The eye of Category 4 Hurricane Dean, in the Caribbean, as seen from the space shuttle Endeavour, Aug. 18, 2007

El Niño, that meteorological trickster with the deceptively innocent name, wreaks havoc on the world's weather. Caused by an unusual warming of the eastern Pacific Ocean, El Niño can trigger storms, droughts and other weather disturbances around the planet, drying out normally wet areas and flooding dry parts. But there is a positive effect to El Niño: it tends to reduce the number of hurricanes forming in the Atlantic Ocean. El Niños produce stronger vertical wind shear — the difference in wind speed and direction over a short distance — in the Atlantic, which inhibits the production of hurricanes.

On average, hurricanes in the U.S. have caused about $800 million in damage annually during El Niño years, half the damage caused during the reverse event, La Niña.

But according to a study published in the July 3 Science, El Niño is changing — and that could mean more hurricanes for the already battered western Atlantic coast. Climatologists led by Peter Webster at Georgia Tech found that in some El Niño years, the ocean warming associated with the event is moving thousands of miles west, to the center of the Pacific Ocean. Called El Niño Modoki (after the Japanese term meaning "similar, but different"), the new El Niño seems to shift Atlantic cyclones to the west, resulting in more frequent storms and more hurricanes making landfall on the coast of the Gulf of Mexico and Central America. Because many climatologists believe that climate change is also strengthening the storms that form, a hotter future could be one with hurricanes that are both more powerful and more common.

Japanese and Korean researchers were the first to notice the El Niño Modoki phenomenon, before its possible effect on hurricanes really snapped into focus in 2004. That was an El Niño year, which led experts to predict a lighter than average Atlantic hurricane season. But it instead to turned out to be an El Niño Modoki, and overall hurricane activity was 2½ times as severe as normal, with 15 named storms and six major hurricanes.

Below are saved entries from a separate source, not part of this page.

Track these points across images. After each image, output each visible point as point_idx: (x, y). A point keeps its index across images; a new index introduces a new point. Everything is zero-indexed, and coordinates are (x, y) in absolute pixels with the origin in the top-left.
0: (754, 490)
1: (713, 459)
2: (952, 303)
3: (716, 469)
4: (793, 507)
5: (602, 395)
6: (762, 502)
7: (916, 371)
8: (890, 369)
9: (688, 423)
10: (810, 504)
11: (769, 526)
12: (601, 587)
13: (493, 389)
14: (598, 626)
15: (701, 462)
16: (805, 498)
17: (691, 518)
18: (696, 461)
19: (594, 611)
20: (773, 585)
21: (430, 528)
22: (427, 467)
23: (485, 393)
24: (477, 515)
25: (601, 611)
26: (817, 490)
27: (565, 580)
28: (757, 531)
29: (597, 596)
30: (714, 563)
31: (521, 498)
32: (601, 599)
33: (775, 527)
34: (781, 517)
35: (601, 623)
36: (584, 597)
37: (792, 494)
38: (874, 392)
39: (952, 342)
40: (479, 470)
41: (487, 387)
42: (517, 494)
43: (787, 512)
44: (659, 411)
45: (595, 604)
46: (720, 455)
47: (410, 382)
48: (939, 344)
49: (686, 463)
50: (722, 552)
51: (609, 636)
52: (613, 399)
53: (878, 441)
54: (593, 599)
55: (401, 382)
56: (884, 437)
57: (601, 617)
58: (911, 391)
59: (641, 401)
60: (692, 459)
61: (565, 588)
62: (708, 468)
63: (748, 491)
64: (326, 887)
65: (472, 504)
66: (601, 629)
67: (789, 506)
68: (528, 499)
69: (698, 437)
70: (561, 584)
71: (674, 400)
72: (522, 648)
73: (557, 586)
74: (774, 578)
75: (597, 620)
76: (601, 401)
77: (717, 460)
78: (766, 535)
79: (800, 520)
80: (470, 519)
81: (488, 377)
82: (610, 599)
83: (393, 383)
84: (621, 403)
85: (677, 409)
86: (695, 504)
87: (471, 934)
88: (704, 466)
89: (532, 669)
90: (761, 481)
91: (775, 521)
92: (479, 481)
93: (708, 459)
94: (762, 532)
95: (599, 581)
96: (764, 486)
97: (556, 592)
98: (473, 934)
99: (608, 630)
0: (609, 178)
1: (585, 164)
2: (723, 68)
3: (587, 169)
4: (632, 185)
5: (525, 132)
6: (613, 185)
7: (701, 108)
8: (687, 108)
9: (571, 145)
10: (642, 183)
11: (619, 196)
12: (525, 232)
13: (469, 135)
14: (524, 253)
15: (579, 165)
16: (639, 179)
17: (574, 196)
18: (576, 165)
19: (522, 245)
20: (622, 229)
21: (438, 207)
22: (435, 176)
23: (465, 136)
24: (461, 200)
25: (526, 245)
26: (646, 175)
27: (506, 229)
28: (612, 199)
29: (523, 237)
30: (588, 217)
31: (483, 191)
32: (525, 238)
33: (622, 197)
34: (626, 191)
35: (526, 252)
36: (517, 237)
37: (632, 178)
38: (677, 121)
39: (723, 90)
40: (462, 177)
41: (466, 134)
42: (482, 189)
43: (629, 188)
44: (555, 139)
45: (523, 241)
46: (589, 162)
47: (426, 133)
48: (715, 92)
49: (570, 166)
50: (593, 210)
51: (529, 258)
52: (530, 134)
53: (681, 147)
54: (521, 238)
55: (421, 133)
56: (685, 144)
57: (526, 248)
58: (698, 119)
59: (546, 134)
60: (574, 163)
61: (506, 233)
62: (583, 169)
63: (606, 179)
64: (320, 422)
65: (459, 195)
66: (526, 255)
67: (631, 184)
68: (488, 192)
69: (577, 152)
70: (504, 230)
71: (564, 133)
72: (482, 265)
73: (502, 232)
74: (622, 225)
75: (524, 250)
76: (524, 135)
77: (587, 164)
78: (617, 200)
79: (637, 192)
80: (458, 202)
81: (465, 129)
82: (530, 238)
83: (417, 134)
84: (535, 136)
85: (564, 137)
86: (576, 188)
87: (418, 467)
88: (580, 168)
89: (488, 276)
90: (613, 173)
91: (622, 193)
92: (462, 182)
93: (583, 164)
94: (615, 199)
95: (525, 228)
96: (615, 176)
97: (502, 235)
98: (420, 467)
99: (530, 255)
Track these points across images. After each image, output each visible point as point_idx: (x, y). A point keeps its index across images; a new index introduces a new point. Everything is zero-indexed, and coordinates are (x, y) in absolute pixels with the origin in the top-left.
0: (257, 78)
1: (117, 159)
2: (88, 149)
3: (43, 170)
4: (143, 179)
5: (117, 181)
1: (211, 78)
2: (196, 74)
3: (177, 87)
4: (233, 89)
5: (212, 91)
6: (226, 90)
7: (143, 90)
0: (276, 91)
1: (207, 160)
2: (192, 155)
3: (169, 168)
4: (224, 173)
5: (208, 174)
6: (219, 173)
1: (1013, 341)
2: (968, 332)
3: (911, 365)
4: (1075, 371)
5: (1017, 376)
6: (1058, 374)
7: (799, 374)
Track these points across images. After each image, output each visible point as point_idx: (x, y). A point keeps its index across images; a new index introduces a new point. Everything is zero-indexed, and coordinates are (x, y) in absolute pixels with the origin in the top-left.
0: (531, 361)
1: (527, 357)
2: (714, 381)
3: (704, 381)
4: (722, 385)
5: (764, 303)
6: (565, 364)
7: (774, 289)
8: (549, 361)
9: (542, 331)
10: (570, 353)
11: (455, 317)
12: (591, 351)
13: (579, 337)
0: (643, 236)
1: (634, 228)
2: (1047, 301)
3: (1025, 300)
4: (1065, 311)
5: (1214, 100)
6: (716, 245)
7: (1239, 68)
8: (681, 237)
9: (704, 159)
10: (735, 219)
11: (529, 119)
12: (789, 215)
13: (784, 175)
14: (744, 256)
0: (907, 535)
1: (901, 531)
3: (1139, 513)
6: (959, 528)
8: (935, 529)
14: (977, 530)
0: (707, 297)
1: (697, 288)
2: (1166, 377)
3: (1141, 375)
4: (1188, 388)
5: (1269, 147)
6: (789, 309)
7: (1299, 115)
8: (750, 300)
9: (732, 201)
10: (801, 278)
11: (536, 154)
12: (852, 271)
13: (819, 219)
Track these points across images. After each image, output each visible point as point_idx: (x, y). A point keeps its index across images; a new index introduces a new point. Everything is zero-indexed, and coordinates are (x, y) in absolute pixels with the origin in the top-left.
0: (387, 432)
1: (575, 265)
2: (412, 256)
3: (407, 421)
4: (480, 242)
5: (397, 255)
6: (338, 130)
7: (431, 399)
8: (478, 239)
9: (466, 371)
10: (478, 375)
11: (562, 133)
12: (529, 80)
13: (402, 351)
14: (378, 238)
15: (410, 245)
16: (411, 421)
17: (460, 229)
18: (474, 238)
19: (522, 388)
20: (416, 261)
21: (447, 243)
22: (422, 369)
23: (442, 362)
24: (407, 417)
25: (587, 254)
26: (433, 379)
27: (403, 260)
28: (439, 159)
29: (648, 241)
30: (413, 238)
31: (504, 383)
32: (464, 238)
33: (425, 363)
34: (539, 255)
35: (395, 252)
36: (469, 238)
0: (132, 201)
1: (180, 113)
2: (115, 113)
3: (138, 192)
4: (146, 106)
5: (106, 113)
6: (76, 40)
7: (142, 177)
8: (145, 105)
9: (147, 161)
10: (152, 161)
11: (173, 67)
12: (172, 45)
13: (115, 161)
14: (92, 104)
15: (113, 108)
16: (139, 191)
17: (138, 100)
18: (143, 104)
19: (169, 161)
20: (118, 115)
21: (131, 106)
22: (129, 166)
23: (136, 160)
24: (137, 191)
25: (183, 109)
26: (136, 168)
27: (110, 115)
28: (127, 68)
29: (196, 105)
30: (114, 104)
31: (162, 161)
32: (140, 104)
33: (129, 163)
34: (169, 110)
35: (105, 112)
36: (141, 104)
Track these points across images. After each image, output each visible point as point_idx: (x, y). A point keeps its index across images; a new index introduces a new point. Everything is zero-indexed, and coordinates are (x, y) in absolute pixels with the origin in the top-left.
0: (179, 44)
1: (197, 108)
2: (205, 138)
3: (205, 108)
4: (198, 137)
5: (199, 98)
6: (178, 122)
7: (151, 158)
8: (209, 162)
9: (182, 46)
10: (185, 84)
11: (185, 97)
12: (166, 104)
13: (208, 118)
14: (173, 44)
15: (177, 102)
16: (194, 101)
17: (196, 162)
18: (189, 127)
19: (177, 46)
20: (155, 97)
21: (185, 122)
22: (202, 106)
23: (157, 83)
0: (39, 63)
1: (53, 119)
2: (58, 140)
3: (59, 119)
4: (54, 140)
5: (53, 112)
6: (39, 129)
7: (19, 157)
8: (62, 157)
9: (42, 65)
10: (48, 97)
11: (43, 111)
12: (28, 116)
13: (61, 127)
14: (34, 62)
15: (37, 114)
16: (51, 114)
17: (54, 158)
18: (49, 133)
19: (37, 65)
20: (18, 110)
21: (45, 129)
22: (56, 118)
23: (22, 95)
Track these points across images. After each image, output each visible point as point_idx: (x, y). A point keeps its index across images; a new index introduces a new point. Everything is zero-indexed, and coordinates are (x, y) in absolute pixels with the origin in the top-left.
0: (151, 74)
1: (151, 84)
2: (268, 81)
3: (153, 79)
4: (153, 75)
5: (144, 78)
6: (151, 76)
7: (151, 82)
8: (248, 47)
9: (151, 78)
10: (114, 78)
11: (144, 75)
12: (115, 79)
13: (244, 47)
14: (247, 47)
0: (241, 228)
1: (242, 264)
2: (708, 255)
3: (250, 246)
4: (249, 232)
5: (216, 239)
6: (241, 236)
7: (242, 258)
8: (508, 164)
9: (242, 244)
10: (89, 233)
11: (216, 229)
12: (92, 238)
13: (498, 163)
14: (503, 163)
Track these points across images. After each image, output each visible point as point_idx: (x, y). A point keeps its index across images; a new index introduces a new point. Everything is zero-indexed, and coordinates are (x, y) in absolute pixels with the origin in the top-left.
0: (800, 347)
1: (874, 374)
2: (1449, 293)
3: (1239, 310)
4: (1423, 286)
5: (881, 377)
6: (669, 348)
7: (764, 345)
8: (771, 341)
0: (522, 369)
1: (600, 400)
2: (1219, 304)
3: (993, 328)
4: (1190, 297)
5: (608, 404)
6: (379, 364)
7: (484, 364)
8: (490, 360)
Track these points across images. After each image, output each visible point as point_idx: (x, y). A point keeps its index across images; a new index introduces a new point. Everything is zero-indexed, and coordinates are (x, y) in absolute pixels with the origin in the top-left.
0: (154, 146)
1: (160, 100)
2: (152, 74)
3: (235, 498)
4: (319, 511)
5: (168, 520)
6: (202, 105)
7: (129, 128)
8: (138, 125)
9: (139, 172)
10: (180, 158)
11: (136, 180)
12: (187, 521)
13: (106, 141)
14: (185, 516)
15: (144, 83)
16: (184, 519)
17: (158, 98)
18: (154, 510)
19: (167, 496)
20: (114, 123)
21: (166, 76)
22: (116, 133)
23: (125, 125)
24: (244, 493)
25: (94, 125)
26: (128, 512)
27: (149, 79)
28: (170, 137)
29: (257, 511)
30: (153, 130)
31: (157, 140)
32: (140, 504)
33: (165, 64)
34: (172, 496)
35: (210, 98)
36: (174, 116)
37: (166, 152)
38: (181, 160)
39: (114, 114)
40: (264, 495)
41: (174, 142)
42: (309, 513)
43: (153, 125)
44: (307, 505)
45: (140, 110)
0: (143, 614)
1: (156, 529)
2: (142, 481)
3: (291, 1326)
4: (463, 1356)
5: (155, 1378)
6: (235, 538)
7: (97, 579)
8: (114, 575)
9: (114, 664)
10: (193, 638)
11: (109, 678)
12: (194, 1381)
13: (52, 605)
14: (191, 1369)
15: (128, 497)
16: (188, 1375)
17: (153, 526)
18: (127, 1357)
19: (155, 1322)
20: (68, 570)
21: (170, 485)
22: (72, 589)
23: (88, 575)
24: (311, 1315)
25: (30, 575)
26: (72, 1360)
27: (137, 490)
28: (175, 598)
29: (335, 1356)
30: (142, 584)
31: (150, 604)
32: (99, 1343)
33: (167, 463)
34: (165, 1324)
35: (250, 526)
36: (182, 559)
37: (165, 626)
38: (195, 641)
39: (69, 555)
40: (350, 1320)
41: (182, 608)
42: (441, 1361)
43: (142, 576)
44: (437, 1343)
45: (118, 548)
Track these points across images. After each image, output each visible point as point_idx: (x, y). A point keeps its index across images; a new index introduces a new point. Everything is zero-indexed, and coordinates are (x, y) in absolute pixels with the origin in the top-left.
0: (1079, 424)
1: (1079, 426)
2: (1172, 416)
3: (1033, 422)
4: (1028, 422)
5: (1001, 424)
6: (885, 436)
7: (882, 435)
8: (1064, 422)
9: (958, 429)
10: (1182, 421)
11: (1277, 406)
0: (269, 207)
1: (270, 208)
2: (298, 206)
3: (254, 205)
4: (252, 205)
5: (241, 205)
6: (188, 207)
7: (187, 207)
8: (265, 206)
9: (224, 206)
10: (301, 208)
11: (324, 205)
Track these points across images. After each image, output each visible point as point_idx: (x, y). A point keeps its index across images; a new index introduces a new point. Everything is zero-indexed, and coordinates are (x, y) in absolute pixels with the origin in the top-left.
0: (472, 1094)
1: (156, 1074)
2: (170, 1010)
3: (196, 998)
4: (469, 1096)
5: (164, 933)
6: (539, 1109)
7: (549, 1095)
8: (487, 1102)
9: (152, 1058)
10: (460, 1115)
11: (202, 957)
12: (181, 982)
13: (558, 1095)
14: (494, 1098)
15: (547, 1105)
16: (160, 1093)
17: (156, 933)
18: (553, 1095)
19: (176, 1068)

Florida was repeatedly battered. "We had a lot more storms than we expected, and that got us thinking," says Webster.

As Webster explains it, the thousands of miles of westward shift of Pacific Ocean warming seen during an El Niño Modoki essentially shifts the Atlantic hurricanes westward as well. "It's as if you had a big aquarium with a Bunsen burner below it," he says. "The heat causes a rising and sinking motion in the water. If you shift the position of the burner, you shift the motion of the water too." The El Niño Modokis also result in reduced vertical wind shear and therefore promote the creation of hurricanes. (When vertical wind shear is too strong, it can tear storms apart before they can fully form.)

It's not clear why the Pacific warming seen in El Niño events is shifting west. It's possibly part of a long-term but natural oscillation, like the decades-long cycles that already affect hurricanes. "The second possibility is that it's an impact of global warming," says Webster, who will continue exploring the question at Georgia Tech. Either way, with the climate warming and El Niño changing, the future is likely to be stormy for the western Atlantic — which is bad news for everyone but hurricane researchers with a new puzzle to solve. "Those are the games we're going to play," says Webster. "It's going to be fun."